> Exercise objective: Give the records back exactly as written, but without the images.

> Data shown:

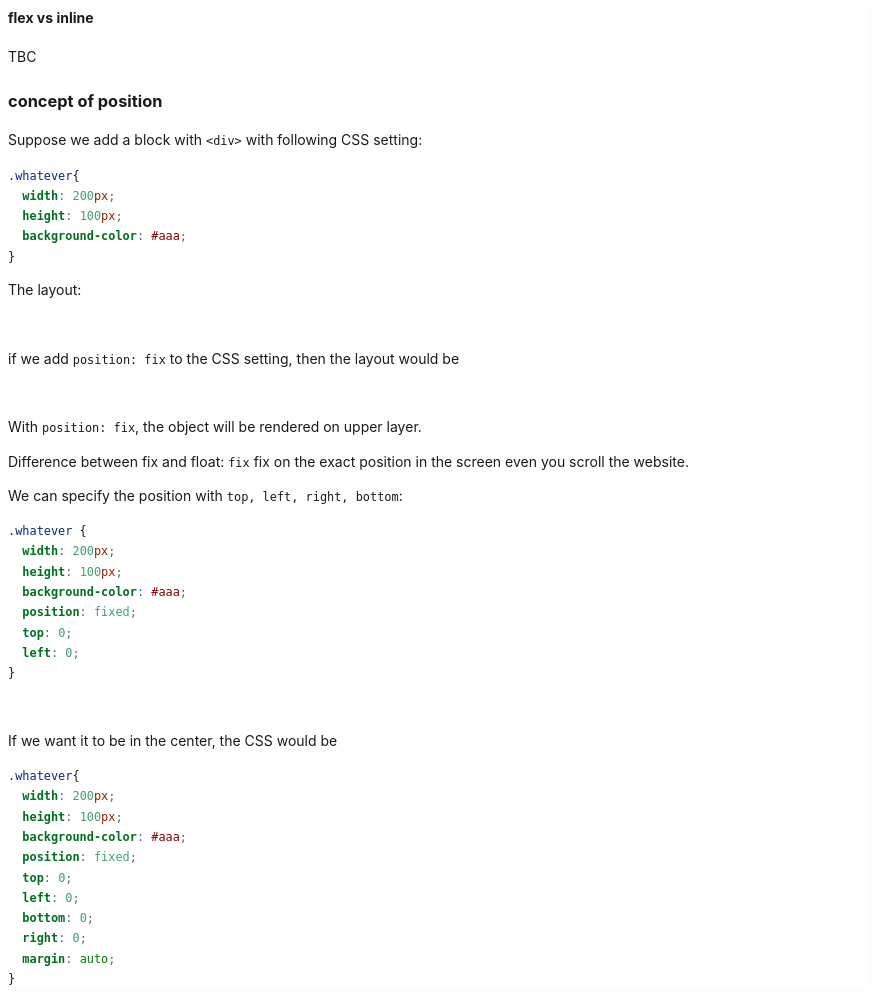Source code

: #### flex vs inline

TBC

### concept of position

Suppose we add a block with `<div>` with following CSS setting:

```CSS
.whatever{
  width: 200px;
  height: 100px;
  background-color: #aaa;
}
```

The layout:

<img class='' src="{{site.baseurl}}/assets/img/1__7lDcRB2qLIMJuW74CaINjg.png" alt="">

if we add `position: fix` to the CSS setting, then the layout would be

<img class='' src="{{site.baseurl}}/assets/img/position_fix.png" alt="">

With `position: fix`, the object will be rendered on upper layer.

Difference between fix and float: `fix` fix on the exact position in the screen even you scroll the website.

We can specify the position with `top, left, right, bottom`:

```CSS
.whatever {
  width: 200px;
  height: 100px;
  background-color: #aaa;
  position: fixed;
  top: 0;
  left: 0;
}
```

<img class='' src="{{site.baseurl}}/assets/img/specify_position.png" alt="">

If we want it to be in the center, the CSS would be

```CSS
.whatever{
  width: 200px;
  height: 100px;
  background-color: #aaa;
  position: fixed;
  top: 0;
  left: 0;
  bottom: 0;
  right: 0;
  margin: auto;
}
```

> Solution to this problem:
Source code

: #### flex vs inline

TBC

### concept of position

Suppose we add a block with `<div>` with following CSS setting:

```CSS
.whatever{
  width: 200px;
  height: 100px;
  background-color: #aaa;
}
```

The layout:

<img class='' src="{{site.baseurl}}/assets/img/1__7lDcRB2qLIMJuW74CaINjg.png" alt="">

if we add `position: fix` to the CSS setting, then the layout would be

<img class='' src="{{site.baseurl}}/assets/img/position_fix.png" alt="">

With `position: fix`, the object will be rendered on upper layer.

Difference between fix and float: `fix` fix on the exact position in the screen even you scroll the website.

We can specify the position with `top, left, right, bottom`:

```CSS
.whatever {
  width: 200px;
  height: 100px;
  background-color: #aaa;
  position: fixed;
  top: 0;
  left: 0;
}
```

<img class='' src="{{site.baseurl}}/assets/img/specify_position.png" alt="">

If we want it to be in the center, the CSS would be

```CSS
.whatever{
  width: 200px;
  height: 100px;
  background-color: #aaa;
  position: fixed;
  top: 0;
  left: 0;
  bottom: 0;
  right: 0;
  margin: auto;
}
```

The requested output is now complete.